Recorded data →

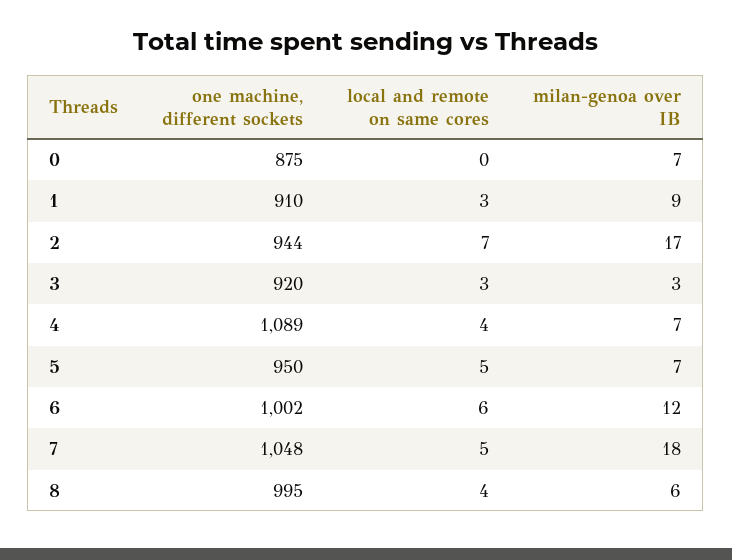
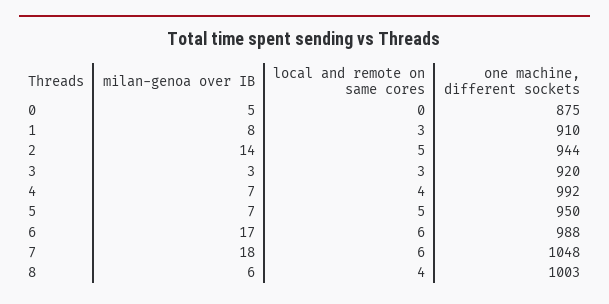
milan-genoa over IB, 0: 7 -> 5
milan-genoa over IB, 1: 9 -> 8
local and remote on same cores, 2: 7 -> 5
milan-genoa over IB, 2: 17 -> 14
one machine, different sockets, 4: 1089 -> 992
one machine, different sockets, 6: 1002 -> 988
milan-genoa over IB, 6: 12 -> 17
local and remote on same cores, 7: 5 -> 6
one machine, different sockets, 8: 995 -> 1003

==

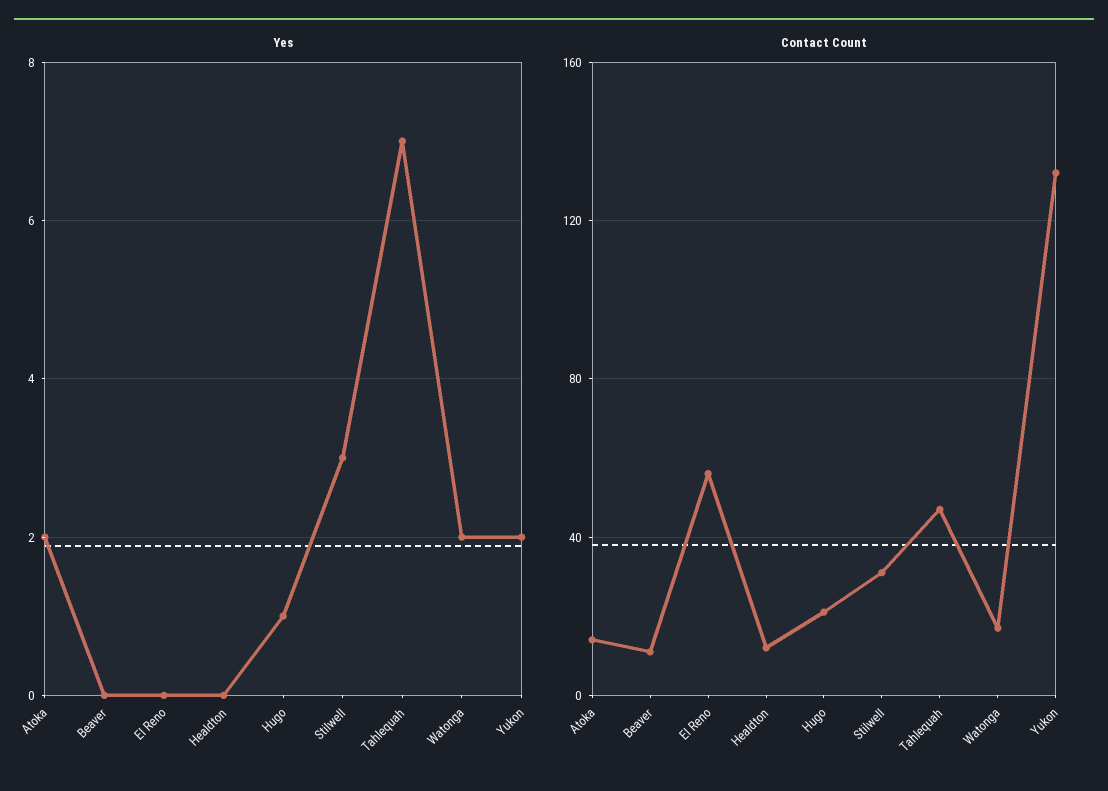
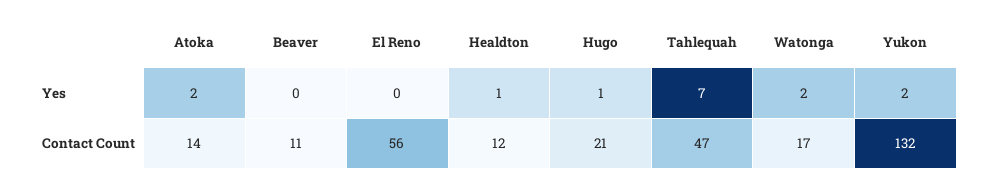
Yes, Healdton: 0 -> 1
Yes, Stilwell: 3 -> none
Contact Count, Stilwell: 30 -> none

--

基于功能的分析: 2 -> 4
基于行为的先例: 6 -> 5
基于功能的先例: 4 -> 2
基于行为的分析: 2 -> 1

Problem description → Above are the records; from them, give again exactly the lines from the one containing "milan-genoa over IB, 0: 7 -> 5" through the one containing "one machine, different sockets, 8: 995", both included.

Task response →
milan-genoa over IB, 0: 7 -> 5
milan-genoa over IB, 1: 9 -> 8
local and remote on same cores, 2: 7 -> 5
milan-genoa over IB, 2: 17 -> 14
one machine, different sockets, 4: 1089 -> 992
one machine, different sockets, 6: 1002 -> 988
milan-genoa over IB, 6: 12 -> 17
local and remote on same cores, 7: 5 -> 6
one machine, different sockets, 8: 995 -> 1003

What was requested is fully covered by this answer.